> Exercise 1
For each statement (a), (b), and (c), decide whether it agrees with the passage on Cesar Chavez. Answer yes or no, and quote the deciding words from the passage.
(a) Chavez's grandfather homesteaded land near Yuma in 1904.
(b) Chavez served in the Navy in the Pacific for four years.
(c) The CSO accepted Chavez's proposal to start a farmworkers union.
> Exercise 2
Answer these questions using the passage on Cesar Chavez:
(a) In what year did Chavez marry Helen Fabela?
(b) Who hired Chavez as an organizer?
(c) How much money did Chavez have in savings when he moved his family to Delano?
> Exercise 3
Continue the passage on Cesar Chavez, starting after its last sentence.

> Provided text
* * * * * * *

Cesar Chavez was born on March 31, 1927, near Yuma, Arizona. His grandfather had homesteaded some 112 acres there in 1904, but the family lost the ranch during the Depression in 1939, when they could not pay the taxes. The family then joined the migrant laborers streaming into California.

Early Organizing

Chavez quit school after the eighth grade to work fulltime in the fields, but in 1944 he joined the U.S. Navy. He served for two years in the Pacific, but racism kept him in menial jobs, so upon discharge he rejoined his family and continued as a farm worker in California. In 1948 he married Helen Fabela of Delano, California.

In 1952 Chavez met Fred Ross, who was organizing Mexican-Americans in the barrios (quarters) of California into the Community Service Organization (CSO). They concentrated on voter registration, citizenship classes, and helping Mexican-American communities obtain needed facilities in the barrios as well as aiding individuals with such typical problems as welfare, contracts signed with unscrupulous salesmen, and police harassment.

Chavez's work in the voter registration drive in Sal Si Puedes, the notorious San Jose barrio, was so effective that Ross hired him as an organizer. Over the next 10 years Chavez rose to national director of CSO. In 1962, when the CSO rejected his proposal to start a farmworkers union, he quit the organization. At 35 years of age, with $1,200 in savings, he took his wife and eight children to Delano to begin the slow, methodical organizing process which grew into the National Farm Workers Association (NFWA). When, three years later, members of Agricultural Workers Organizing Committee of the AFL-CIO (American Federation of Labor and Congress of Industrial Organizations) struck the vineyards in Delano, they asked for support from Chavez's NFWA.

* * * * * * *

> Excerpted data
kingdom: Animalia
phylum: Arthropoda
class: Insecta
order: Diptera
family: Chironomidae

* * * * * * *

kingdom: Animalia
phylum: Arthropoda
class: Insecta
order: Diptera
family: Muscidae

* * * * * * *

> Written answer 1
(a) Yes: "His grandfather had homesteaded some 112 acres there in 1904"
(b) No: "He served for two years in the Pacific"
(c) No: "when the CSO rejected his proposal to start a farmworkers union, he quit the organization"

> Written answer 2
(a) 1948
(b) Fred Ross
(c) $1,200

> Written answer 3
Thus began the great California table-grape strike, which lasted five years. In 1966, the two unions merged to form the United Farm Workers Organizing Committee (UFWOC) of the AFL-CIO, headed by Chavez. During the struggle to organize the vineyards Chavez initiated an international boycott of California table grapes that brought such pressure to bear on local grape growers that most eventually signed with his union. The boycott ended in September 1970. Soon after this victory, Chavez again employed the boycott strategy, this time against lettuce growers who used non-union labor. Chavez became the first man ever to organize a viable farm workers' union in California that obtained signed contracts from the agricultural industry.

Believed in Non-Violence

Chavez was an outspoken advocate of social change through nonviolent means. In 1968, to avert violence in the grape strike, he undertook a 25-day fast; the fast was broken at an outdoor Mass attended by some 8,000 persons, including Senator Robert F. Kennedy. Chavez also led a 200-mile march from Delano to Sacramento to dramatize the demands of the farm workers.

In July 1970 Chavez's union faced one of its most serious challenges when the Teamsters' union signed contracts that applied to farm workers with some 200 growers in California. Chavez met the challenge head on: within 3 weeks the largest agricultural strike ever to hit California had spread over 180 miles along the coastal valleys. About 7,000 farm workers struck to win recognition of Chavez's UFWOC as their bargaining agent, with the national boycott again used as the weapon.

From 1972 to 1974, membership in the union dwindled from nearly 60,000 to just 5,000. But Chavez's efforts were rewarded. From 1964 to 1980, wages of California migrant workers had increased 70 percent, health care benefits became a reality and a formal grievance procedure was established. Chavez continued to fight for the rights of workers up to the day of his death on April 22, 1993.

Further Reading

Collins, David R., Farmworker's Friend: The Story of Cesar Chavez Carolrhoda Books, 1996.

Ferris, Susan, et al, The Fight in the Fields: Cesar Chavez and the Farmworkers Movement, Harcourt Brace, 1997.

Gonzales, Doreen Cesar Chavez: Leader for Migrant Farm Workers, Enslow Publications, 1996.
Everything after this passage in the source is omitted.